WHAT YOU WILL DO
Copy out every one of the rows below word for word, changing nothing.

RECORDS FOR THE EXERCISE
((
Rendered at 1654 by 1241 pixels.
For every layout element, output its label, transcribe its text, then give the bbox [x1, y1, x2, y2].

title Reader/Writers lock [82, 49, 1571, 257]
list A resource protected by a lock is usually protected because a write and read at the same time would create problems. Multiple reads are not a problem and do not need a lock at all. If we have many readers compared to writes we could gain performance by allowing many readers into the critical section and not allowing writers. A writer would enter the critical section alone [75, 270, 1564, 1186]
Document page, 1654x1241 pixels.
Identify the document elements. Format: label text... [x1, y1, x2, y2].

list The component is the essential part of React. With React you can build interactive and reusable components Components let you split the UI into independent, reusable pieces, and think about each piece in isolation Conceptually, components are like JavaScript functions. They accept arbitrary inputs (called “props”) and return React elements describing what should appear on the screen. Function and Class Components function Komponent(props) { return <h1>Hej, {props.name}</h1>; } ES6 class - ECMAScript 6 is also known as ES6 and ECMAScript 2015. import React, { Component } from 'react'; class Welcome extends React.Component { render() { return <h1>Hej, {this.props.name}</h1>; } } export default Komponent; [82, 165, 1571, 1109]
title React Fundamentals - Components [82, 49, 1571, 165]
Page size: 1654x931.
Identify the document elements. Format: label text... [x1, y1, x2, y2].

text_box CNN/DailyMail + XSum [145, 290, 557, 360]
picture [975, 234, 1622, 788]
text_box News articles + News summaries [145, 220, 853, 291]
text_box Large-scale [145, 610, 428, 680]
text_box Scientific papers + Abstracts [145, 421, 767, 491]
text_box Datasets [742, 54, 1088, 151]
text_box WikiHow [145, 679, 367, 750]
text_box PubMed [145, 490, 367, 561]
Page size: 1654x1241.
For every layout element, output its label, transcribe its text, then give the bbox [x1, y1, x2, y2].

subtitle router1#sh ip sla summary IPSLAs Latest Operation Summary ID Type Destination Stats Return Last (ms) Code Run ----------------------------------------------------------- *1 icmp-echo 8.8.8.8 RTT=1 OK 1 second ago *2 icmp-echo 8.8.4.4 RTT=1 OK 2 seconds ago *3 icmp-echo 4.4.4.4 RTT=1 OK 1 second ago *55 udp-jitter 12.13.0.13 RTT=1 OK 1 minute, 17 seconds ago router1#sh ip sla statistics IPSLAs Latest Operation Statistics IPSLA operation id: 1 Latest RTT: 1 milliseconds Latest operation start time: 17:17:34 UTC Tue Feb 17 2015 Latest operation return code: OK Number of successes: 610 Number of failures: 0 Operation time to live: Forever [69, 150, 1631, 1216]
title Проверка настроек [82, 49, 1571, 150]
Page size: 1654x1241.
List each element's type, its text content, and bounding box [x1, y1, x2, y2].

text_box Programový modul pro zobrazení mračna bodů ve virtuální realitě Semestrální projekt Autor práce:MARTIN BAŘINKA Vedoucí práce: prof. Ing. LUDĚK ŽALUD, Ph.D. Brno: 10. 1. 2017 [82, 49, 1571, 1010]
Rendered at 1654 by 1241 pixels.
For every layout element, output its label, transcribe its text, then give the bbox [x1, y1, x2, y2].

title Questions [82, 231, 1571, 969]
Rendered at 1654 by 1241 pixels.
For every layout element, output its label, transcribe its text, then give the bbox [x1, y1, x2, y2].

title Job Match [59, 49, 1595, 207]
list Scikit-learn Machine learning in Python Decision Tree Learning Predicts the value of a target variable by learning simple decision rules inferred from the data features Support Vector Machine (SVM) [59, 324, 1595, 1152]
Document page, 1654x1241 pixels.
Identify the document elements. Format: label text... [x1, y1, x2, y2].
))
RESPONSE TO THE TASK
Rendered at 1654 by 1241 pixels.
For every layout element, output its label, transcribe its text, then give the bbox [x1, y1, x2, y2].

title Reader/Writers lock [82, 49, 1571, 257]
list A resource protected by a lock is usually protected because a write and read at the same time would create problems. Multiple reads are not a problem and do not need a lock at all. If we have many readers compared to writes we could gain performance by allowing many readers into the critical section and not allowing writers. A writer would enter the critical section alone [75, 270, 1564, 1186]
Document page, 1654x1241 pixels.
Identify the document elements. Format: label text... [x1, y1, x2, y2].

list The component is the essential part of React. With React you can build interactive and reusable components Components let you split the UI into independent, reusable pieces, and think about each piece in isolation Conceptually, components are like JavaScript functions. They accept arbitrary inputs (called “props”) and return React elements describing what should appear on the screen. Function and Class Components function Komponent(props) { return <h1>Hej, {props.name}</h1>; } ES6 class - ECMAScript 6 is also known as ES6 and ECMAScript 2015. import React, { Component } from 'react'; class Welcome extends React.Component { render() { return <h1>Hej, {this.props.name}</h1>; } } export default Komponent; [82, 165, 1571, 1109]
title React Fundamentals - Components [82, 49, 1571, 165]
Page size: 1654x931.
Identify the document elements. Format: label text... [x1, y1, x2, y2].

text_box CNN/DailyMail + XSum [145, 290, 557, 360]
picture [975, 234, 1622, 788]
text_box News articles + News summaries [145, 220, 853, 291]
text_box Large-scale [145, 610, 428, 680]
text_box Scientific papers + Abstracts [145, 421, 767, 491]
text_box Datasets [742, 54, 1088, 151]
text_box WikiHow [145, 679, 367, 750]
text_box PubMed [145, 490, 367, 561]
Page size: 1654x1241.
For every layout element, output its label, transcribe its text, then give the bbox [x1, y1, x2, y2].

subtitle router1#sh ip sla summary IPSLAs Latest Operation Summary ID Type Destination Stats Return Last (ms) Code Run ----------------------------------------------------------- *1 icmp-echo 8.8.8.8 RTT=1 OK 1 second ago *2 icmp-echo 8.8.4.4 RTT=1 OK 2 seconds ago *3 icmp-echo 4.4.4.4 RTT=1 OK 1 second ago *55 udp-jitter 12.13.0.13 RTT=1 OK 1 minute, 17 seconds ago router1#sh ip sla statistics IPSLAs Latest Operation Statistics IPSLA operation id: 1 Latest RTT: 1 milliseconds Latest operation start time: 17:17:34 UTC Tue Feb 17 2015 Latest operation return code: OK Number of successes: 610 Number of failures: 0 Operation time to live: Forever [69, 150, 1631, 1216]
title Проверка настроек [82, 49, 1571, 150]
Page size: 1654x1241.
List each element's type, its text content, and bounding box [x1, y1, x2, y2].

text_box Programový modul pro zobrazení mračna bodů ve virtuální realitě Semestrální projekt Autor práce:MARTIN BAŘINKA Vedoucí práce: prof. Ing. LUDĚK ŽALUD, Ph.D. Brno: 10. 1. 2017 [82, 49, 1571, 1010]
Rendered at 1654 by 1241 pixels.
For every layout element, output its label, transcribe its text, then give the bbox [x1, y1, x2, y2].

title Questions [82, 231, 1571, 969]
Rendered at 1654 by 1241 pixels.
For every layout element, output its label, transcribe its text, then give the bbox [x1, y1, x2, y2].

title Job Match [59, 49, 1595, 207]
list Scikit-learn Machine learning in Python Decision Tree Learning Predicts the value of a target variable by learning simple decision rules inferred from the data features Support Vector Machine (SVM) [59, 324, 1595, 1152]
Document page, 1654x1241 pixels.
Identify the document elements. Format: label text... [x1, y1, x2, y2].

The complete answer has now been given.